The researchers also compared physicians' job-related fatigue with that of 3,442 working American adults in the general population, and found that physicians were significantly more burned out overall. Among other working adults, only 27.8% were likely to experience burnout, 23.5% had high emotional exhaustion and 15% had high depersonalization.
The authors found also that physicians worked about 10 hours more per week than other people on average (50 hours a week versus 40), and were much more likely to work extra long weeks of 60 hours or more: 37.9% of doctors worked at least 60-hour weeks, compared with only 10.6% of the general population.
More than 40% of doctors reported dissatisfaction with their work-life balance, saying their jobs didn't leave enough time for a personal life or family, compared with 23.1% of non-doctors.

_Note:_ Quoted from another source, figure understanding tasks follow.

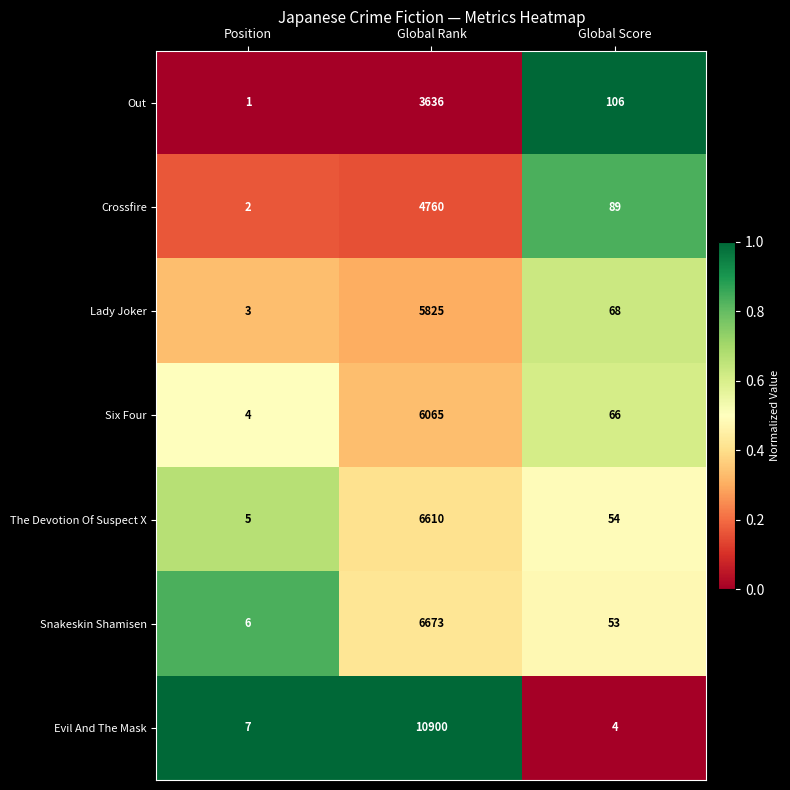

True or false: Six Four has a value of 10694 at Global Rank.

False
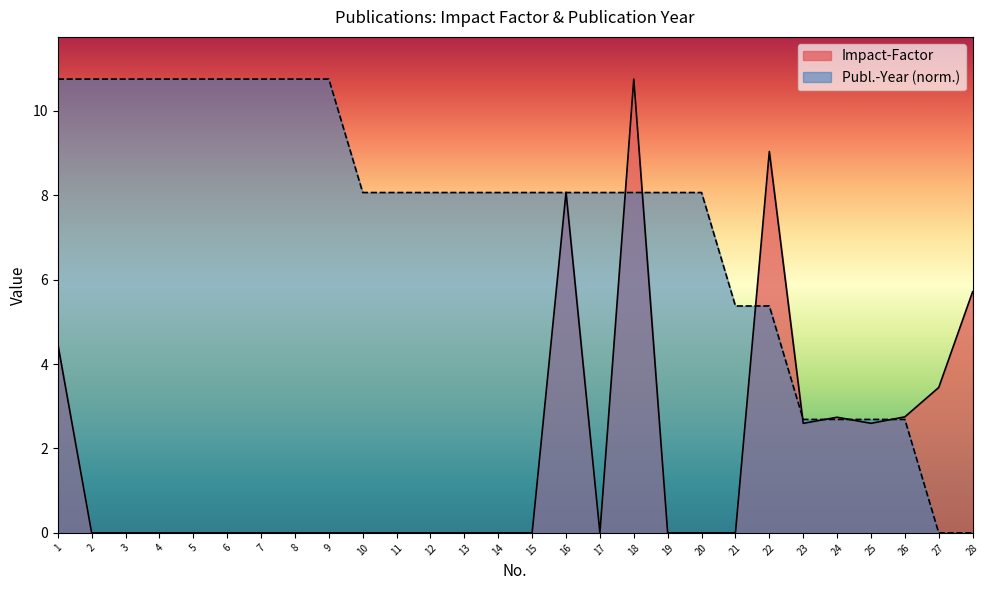

What is the value of the Impact-Factor point at the 1st from the left?

4.5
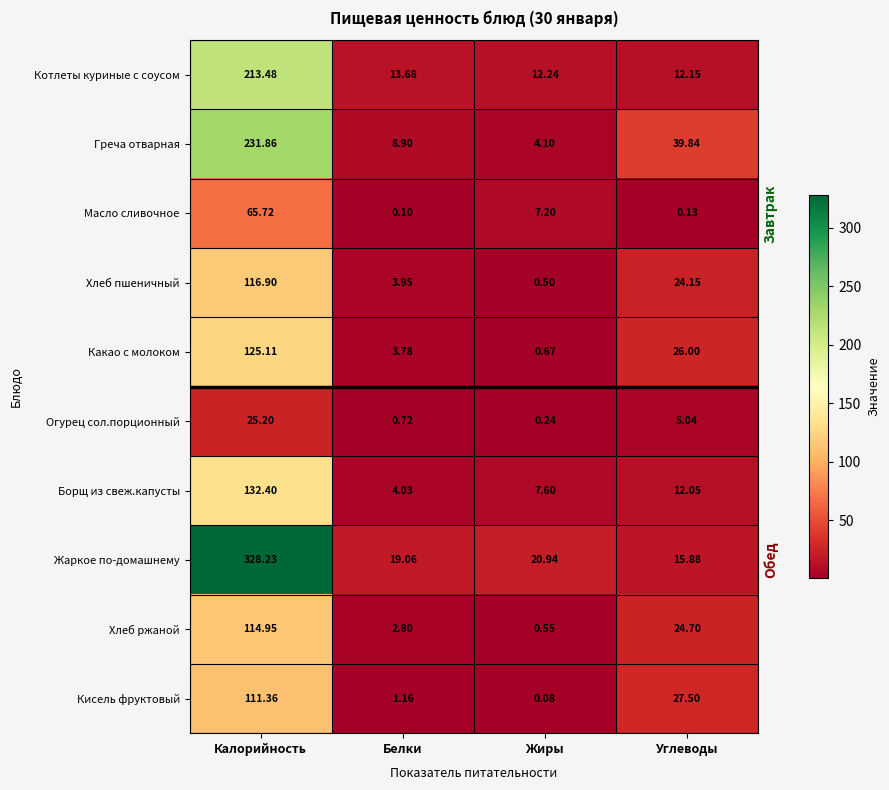

Which series has the largest total across all categories?

Жаркое по-домашнему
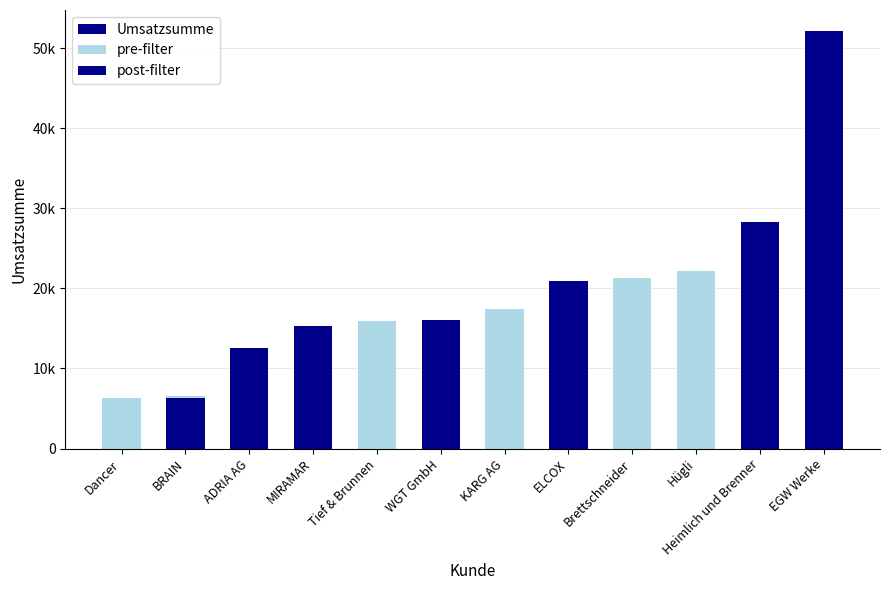

What is the average value of the pre-filter series?

19586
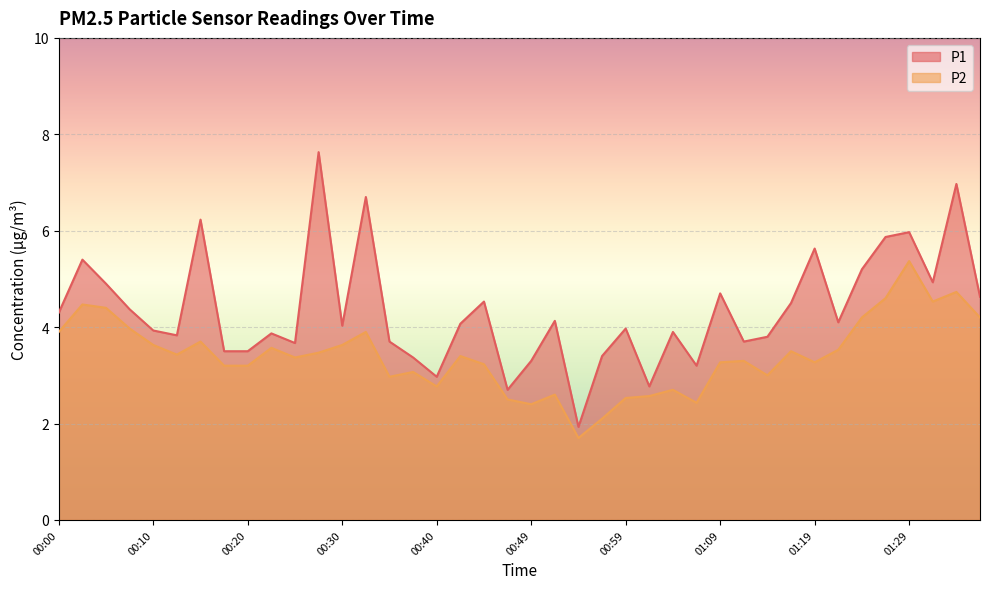

Which series changed the most between 00:07 and 00:27?

P1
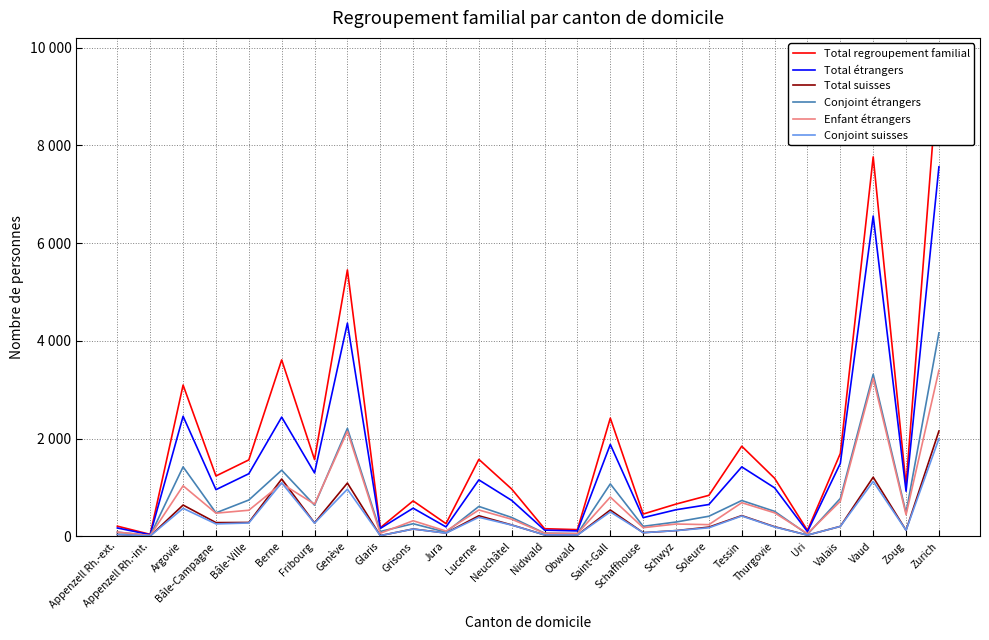

What is the difference between the maximum and minimum values in the Total suisses series?

2146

In addition, while higher levels of education were associated with less risk of burnout for people in other professions, doctors' advanced degrees didn't afford them the same protection from job-related stress.
"While individuals in other professions do experience burnout, it seems to be largely driven by the hours," says Shanafelt. "In addition to their high work hours, there appears to be factors related to the nature of the work that increase the risk for physicians."
"Unfortunately, little evidence exists about how to address this problem," the authors write, urging additional research to figure out what can be done to support doctors at the individual, organizational and societal level. "Policy makers and health care organizations must address the problem of physician burnout for the sake of physicians and their patients."